CLAIM: “What I would do is make China play by the international rules, not like he has done. He has caused the deficit with China to go up not down,” Joe Biden said at the final presidential debate Thursday night.
VERDICT: FALSE.
The U.S. trade deficit in goods is on pace to be at its lowest since 2009. The deficit in the trade of goods with China fell 6.7 percent to $26.4 billion, according to the most recent data from the U.S. Department of Commerce.
Census Bureau data shows that in the first six months of the year, the U.S. ran a trade deficit with China of around $132 billion. If that keeps up, and it appears that it may, that would put the deficit at $264 billion, the lowest since the year Barack Obama took office during the Great Recession.

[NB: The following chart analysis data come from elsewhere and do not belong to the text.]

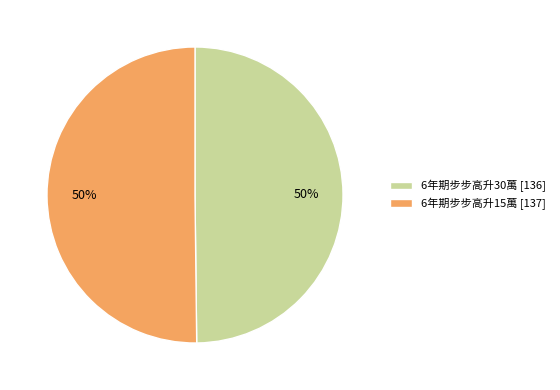

Count the number of slices in the pie.

2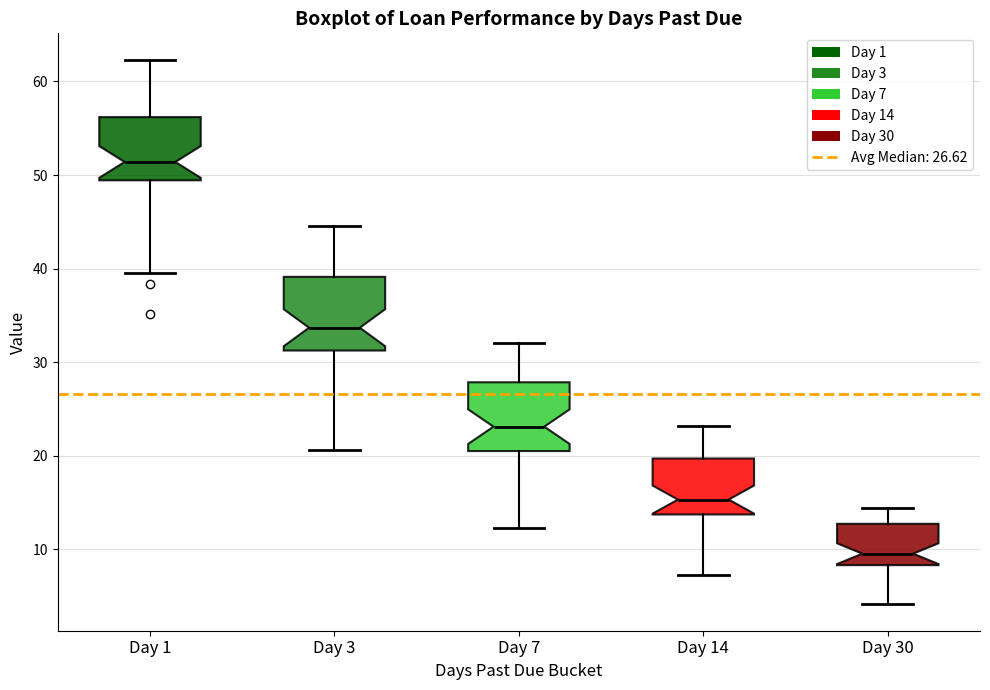

Reading left to right, read every box against the y-axis: the position of its median line, the range the box covers, and the ends of its whiskers. The values are not printed on the chart, so give them approximately, as read against the axis.

Day 1: median 51, box 49 to 56, whiskers 40 to 62
Day 3: median 34, box 31 to 39, whiskers 21 to 45
Day 7: median 23, box 21 to 28, whiskers 12 to 32
Day 14: median 15, box 14 to 20, whiskers 7 to 23
Day 30: median 10, box 8 to 13, whiskers 4 to 14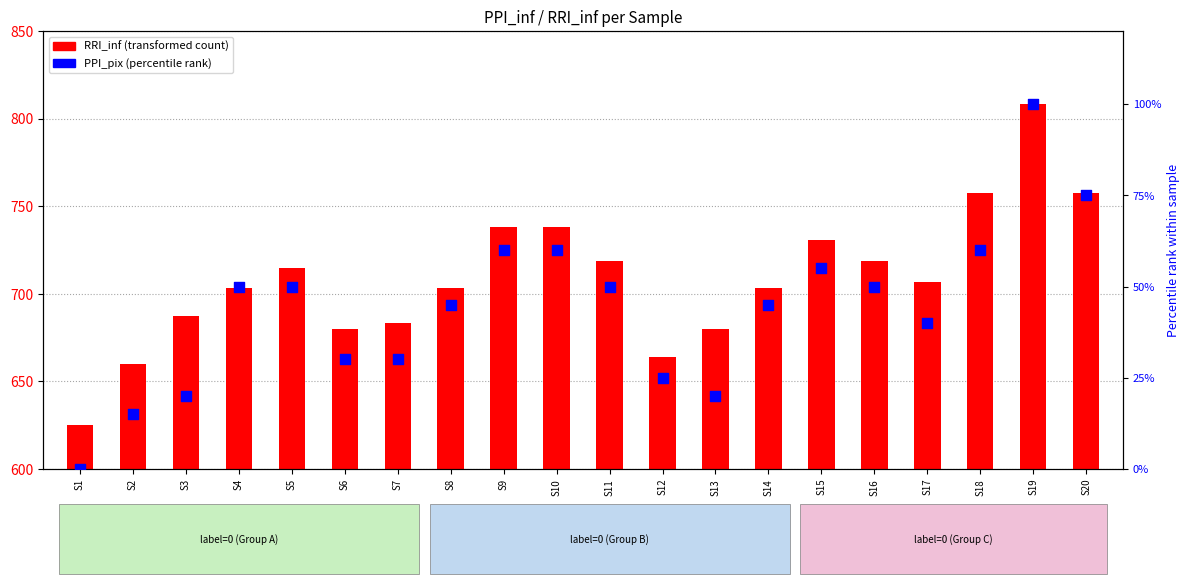

At which category is the sum across all series the highest?

S19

But Biden’s comment would likely have been wrong even without the pandemic reducing trade flows. Last year, as the Trump administration raised tariffs on Chinese goods, the trade deficit fell to $345.2 billion from $418 billion the prior year. That is slightly lower than it was in the last year of the Obama-Biden administration and lower than in the first year of the Trump administration, when trade was still being conducted under the terms set by Obama-Biden.
As the global economy has begun to recover from the pandemic, the U.S. trade deficit has grown with many other countries—but not with China.
Biden made this same false claim in the first debate.